市史だより141 (「広報いとまん」 平成15年12月号)パラオの現地召集兵

2013年2月1日
市史だより141 (「広報いとまん」 平成15年12月号)
パラオの現地召集兵
     
 沖縄本島から海を隔てること約2千キロ。太平洋の西端に300余の小さな島々からなるパラオ共和国がります。パラオ諸島を含む南洋群島の島々は、戦前、戦中日本の統治下にあり、多くの日本人が移り住んでいました。昭和12年のパラオの日本人在留者は約1万1千人で、その4割強が本県出身者でありました。(『沖縄県史 移民』より)現在のパラオの人口が2万人に満たないことを考えると、その数がいかに大きいかが分かります。
 太平洋戦争中、パラオに住む日本人男性の多くが現地日本軍の召集を受けました。『沖縄県史資料編17』を見ると、本県出身者3千59人が現地で応召し、664人が戦死したことが確認できます。驚くべきことに、応召者のなかには、70代が3人含まれています。本市出身応召者は211人で55人が戦死しました。パラオ本島では米軍との地上戦はなかったが、戦況激化で海上輸送が困難になると、食糧が不足し、多くの住民が栄養失調で苦しみました。軍隊でも同様であったといいます。
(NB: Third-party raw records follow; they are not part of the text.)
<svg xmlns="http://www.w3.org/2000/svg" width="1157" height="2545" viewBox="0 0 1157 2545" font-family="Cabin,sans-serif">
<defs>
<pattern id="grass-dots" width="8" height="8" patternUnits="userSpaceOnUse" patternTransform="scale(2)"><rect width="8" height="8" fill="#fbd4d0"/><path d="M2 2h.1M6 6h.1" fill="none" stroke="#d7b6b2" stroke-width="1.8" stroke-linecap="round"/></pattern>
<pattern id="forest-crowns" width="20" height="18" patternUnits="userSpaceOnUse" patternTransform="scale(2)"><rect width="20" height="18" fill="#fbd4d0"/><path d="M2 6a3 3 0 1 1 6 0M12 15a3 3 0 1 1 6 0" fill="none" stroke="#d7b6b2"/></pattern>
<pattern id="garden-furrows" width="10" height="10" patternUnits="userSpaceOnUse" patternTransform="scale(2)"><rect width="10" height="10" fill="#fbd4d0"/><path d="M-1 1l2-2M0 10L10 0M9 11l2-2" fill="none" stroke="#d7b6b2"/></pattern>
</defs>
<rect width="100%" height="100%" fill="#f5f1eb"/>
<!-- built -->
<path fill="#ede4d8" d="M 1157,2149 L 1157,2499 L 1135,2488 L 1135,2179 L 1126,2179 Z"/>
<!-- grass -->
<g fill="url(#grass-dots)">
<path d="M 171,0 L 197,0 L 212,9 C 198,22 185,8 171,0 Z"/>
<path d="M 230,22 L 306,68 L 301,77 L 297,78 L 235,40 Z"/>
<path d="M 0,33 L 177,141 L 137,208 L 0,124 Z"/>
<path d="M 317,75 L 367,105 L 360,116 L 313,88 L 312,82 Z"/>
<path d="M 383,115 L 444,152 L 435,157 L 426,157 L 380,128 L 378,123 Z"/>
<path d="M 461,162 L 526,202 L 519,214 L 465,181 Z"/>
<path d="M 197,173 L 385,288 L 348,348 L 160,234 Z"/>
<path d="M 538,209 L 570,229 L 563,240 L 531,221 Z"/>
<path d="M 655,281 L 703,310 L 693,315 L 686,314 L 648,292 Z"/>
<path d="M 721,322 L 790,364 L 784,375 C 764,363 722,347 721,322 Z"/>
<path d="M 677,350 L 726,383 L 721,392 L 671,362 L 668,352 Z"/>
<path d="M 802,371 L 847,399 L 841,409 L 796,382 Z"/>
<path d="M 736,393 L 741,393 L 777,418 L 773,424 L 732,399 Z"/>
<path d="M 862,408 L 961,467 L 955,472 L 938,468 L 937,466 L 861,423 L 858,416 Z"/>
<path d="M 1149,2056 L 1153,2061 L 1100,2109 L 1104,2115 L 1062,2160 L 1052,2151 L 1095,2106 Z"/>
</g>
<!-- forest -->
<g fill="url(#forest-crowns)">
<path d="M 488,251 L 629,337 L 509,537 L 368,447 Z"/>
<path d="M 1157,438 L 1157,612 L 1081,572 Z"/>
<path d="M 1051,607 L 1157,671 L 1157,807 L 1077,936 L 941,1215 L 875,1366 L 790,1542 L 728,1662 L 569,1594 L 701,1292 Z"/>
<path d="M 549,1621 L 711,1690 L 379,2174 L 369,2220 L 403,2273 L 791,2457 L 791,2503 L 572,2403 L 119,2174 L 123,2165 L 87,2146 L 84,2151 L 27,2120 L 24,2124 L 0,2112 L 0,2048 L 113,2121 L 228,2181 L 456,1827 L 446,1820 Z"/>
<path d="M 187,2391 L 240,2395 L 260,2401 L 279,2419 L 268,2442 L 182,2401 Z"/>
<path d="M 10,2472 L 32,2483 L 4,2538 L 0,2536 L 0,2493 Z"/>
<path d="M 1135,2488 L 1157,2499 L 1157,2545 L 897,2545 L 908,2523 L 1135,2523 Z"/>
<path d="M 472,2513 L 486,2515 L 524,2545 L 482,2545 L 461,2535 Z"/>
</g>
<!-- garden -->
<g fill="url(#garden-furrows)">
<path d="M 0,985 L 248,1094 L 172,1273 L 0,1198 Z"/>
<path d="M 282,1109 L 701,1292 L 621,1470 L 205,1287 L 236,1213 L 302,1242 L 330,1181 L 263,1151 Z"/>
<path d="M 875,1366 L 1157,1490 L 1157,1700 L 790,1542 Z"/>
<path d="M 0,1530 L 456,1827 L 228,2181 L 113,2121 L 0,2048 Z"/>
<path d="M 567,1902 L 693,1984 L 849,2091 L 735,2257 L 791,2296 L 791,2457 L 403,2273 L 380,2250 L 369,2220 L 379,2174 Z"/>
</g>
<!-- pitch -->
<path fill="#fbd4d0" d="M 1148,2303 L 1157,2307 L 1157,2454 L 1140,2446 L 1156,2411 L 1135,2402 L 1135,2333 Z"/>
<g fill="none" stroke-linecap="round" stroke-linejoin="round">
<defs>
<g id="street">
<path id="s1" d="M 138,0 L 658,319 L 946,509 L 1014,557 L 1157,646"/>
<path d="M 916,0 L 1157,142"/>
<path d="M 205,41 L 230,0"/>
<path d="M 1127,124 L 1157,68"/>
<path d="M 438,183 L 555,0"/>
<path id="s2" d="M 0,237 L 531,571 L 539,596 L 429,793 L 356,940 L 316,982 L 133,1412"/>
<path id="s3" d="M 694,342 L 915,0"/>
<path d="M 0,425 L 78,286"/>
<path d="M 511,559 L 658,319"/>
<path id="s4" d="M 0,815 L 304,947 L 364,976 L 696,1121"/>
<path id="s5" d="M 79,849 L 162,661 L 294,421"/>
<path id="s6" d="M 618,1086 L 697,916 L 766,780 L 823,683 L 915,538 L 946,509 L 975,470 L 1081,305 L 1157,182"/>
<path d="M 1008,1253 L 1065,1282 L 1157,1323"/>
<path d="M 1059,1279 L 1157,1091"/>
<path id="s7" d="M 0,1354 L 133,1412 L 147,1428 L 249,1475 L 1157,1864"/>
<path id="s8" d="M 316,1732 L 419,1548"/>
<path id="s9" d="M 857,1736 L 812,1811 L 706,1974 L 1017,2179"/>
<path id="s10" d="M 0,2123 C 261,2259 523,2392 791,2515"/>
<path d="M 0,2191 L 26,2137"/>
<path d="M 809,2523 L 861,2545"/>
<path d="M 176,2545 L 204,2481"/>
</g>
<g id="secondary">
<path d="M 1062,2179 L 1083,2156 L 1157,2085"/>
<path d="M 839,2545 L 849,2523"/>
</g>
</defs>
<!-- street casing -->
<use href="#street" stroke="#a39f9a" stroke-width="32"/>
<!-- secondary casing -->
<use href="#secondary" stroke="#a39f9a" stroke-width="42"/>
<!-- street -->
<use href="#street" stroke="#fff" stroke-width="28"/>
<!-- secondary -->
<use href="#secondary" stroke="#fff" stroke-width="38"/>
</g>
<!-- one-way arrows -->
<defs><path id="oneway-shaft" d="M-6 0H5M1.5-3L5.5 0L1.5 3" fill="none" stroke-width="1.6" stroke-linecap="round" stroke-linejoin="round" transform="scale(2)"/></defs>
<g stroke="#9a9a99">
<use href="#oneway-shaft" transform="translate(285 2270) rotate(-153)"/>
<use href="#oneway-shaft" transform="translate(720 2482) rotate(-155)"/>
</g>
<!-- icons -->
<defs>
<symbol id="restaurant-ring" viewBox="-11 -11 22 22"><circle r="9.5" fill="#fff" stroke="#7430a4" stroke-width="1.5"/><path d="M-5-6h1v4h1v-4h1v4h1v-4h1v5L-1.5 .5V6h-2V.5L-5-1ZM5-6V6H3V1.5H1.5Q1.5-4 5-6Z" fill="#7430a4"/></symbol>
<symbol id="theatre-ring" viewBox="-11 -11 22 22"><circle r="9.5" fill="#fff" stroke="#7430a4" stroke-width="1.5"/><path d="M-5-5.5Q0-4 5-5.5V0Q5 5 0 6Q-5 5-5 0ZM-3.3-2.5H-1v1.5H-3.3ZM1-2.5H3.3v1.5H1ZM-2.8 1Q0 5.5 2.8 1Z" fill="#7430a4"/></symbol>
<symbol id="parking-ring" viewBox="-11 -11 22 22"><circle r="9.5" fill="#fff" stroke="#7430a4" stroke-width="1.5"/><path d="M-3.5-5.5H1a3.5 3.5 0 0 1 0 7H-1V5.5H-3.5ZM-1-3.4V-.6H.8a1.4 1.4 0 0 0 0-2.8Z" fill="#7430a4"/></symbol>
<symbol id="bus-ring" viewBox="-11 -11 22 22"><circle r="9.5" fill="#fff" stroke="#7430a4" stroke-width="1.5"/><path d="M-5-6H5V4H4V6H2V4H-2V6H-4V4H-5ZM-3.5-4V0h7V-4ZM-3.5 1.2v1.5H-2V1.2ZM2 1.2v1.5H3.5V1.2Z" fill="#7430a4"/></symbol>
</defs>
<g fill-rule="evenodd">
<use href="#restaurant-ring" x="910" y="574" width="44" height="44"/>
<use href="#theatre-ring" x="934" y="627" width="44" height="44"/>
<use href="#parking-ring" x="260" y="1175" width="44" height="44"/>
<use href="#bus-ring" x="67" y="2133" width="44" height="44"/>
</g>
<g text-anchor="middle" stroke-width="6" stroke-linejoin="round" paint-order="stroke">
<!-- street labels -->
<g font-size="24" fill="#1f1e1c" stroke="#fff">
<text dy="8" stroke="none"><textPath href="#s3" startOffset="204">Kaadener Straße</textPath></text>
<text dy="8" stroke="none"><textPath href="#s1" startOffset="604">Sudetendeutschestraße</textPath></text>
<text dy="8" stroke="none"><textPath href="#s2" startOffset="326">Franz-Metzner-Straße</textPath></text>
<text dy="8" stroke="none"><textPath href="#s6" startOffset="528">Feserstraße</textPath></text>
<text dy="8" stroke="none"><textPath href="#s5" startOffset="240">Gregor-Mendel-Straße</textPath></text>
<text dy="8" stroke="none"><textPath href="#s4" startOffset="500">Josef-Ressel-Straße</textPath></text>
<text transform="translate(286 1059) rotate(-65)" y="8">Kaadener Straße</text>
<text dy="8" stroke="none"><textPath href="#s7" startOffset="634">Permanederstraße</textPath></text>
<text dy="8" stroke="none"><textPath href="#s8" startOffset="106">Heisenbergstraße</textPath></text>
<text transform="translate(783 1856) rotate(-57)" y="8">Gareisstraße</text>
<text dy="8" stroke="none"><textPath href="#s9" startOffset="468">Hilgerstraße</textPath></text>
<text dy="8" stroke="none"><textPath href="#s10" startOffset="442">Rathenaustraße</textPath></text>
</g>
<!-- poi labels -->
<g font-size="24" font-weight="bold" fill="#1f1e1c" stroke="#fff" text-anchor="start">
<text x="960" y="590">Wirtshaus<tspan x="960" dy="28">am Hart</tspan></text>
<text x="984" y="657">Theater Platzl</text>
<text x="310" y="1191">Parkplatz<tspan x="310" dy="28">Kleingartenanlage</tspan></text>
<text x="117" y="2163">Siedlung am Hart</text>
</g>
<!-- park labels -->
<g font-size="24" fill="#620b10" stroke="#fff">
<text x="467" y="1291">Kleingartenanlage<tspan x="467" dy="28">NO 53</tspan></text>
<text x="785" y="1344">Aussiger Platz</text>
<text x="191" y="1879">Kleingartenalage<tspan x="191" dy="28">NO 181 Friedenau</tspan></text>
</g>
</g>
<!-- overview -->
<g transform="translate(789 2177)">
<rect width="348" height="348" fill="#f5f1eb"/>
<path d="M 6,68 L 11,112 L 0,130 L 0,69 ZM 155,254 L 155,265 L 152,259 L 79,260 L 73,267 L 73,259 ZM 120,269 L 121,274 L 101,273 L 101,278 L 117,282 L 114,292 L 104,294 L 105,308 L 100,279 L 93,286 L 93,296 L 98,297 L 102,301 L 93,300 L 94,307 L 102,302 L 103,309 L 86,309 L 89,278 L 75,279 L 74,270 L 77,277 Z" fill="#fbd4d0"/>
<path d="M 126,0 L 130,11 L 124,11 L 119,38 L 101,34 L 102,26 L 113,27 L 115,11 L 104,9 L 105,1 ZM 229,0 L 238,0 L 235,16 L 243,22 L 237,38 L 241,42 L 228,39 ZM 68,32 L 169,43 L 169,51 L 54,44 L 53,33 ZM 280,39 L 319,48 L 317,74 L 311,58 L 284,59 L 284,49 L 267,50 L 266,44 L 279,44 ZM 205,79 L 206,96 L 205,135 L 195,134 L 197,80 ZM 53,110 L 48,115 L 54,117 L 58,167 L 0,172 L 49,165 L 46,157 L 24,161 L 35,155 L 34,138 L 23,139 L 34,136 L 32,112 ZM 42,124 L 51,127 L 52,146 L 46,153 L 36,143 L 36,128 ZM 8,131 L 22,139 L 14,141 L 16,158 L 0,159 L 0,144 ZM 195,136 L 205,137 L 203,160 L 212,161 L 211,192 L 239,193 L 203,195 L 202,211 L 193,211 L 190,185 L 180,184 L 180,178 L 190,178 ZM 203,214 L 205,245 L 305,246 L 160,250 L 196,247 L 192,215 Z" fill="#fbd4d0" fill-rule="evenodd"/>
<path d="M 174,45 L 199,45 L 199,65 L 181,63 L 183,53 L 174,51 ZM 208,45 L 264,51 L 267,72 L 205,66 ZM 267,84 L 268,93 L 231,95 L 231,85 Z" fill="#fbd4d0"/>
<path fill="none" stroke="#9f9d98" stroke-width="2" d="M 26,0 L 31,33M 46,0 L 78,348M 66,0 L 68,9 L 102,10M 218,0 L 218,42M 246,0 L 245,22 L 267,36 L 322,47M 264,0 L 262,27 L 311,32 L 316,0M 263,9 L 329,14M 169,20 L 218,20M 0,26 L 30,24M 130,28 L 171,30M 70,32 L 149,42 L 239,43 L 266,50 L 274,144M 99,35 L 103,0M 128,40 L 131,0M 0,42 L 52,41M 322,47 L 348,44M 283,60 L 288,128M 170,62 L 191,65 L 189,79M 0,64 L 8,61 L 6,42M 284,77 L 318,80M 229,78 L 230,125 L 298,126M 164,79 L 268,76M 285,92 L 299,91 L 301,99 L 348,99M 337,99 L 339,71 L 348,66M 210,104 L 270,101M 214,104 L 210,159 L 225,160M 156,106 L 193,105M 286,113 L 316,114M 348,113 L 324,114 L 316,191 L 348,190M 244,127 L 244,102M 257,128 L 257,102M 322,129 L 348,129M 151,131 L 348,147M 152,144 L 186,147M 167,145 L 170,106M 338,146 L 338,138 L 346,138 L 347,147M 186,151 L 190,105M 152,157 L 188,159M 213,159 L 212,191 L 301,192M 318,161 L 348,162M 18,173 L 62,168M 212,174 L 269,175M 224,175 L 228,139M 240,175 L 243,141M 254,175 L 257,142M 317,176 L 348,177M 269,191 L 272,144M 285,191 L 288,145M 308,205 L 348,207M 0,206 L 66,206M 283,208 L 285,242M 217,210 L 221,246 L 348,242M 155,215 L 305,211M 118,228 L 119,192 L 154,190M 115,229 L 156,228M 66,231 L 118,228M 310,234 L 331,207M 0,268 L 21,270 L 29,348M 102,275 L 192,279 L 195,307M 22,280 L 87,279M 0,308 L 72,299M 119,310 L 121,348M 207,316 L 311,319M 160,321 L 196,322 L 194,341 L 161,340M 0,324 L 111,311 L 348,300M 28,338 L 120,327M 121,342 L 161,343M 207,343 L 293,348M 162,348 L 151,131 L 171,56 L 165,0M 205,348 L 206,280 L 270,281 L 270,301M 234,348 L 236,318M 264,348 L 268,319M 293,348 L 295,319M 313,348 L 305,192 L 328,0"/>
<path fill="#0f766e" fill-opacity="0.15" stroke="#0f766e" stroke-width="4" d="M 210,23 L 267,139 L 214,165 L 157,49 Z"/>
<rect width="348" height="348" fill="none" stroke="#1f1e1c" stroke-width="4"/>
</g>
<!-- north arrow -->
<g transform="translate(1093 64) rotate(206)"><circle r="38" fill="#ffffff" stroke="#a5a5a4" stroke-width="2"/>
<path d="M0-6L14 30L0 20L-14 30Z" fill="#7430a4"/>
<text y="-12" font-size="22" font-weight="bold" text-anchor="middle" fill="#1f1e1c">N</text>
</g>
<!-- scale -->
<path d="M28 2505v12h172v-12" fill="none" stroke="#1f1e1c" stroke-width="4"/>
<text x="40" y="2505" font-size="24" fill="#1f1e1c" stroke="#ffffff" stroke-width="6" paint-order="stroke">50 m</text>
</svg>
 これから紹介する玉城良順さん(字糸満在)は、サイパンからパラオに渡り、いくつかの仕事を経て、昭和16年ごろから南洋興発株式会社の運転手として働いていました。昭和19年、戦況はいよいよ悪化し、パラオは米軍の空爆を受け、陸上輸送の仕事ができなくなったといいます。そのような時に日本軍から召集を受けました。玉城さんが応召したのは、昭和19年9月。以下は玉城さんの証言です。
 「戦況なお厳しさ増すなか、会社の機能も不能となり、社長をはじめ幹部や私たち運輸部の社員に至るまで現地召集兵として、パラオ本島ガスパンにあった由良部隊に配属になった。そのうちに海上輸送が途絶え、食糧・物資が入ってこなくなった。軍隊では自給自足をすることになり、昼間は空襲に備え防空壕に隠れ、朝夕の爆撃のない合間に山を開墾して芋やタピオカを作った。だが、兵隊のなかにも餓死者が出るようになり、今この戦闘より今日、明日の食糧を如何に確保するかが問題だった。戦争で傷つき死んでいった人々よりも、やせ衰え餓死した人々の方が多かったと思う。そんな状態のなかで沖縄が全滅したという話を聞き、また日本が降伏したということを知った。敗戦を聞いて、1ヶ月ぐらいして、部隊は解散になった。以前住んでいたところに帰っていいということになり、私は大和村に戻った。」
 敗戦により、玉城さんは他のウチナーンチュ同様、強制送還で沖縄に引き揚げました。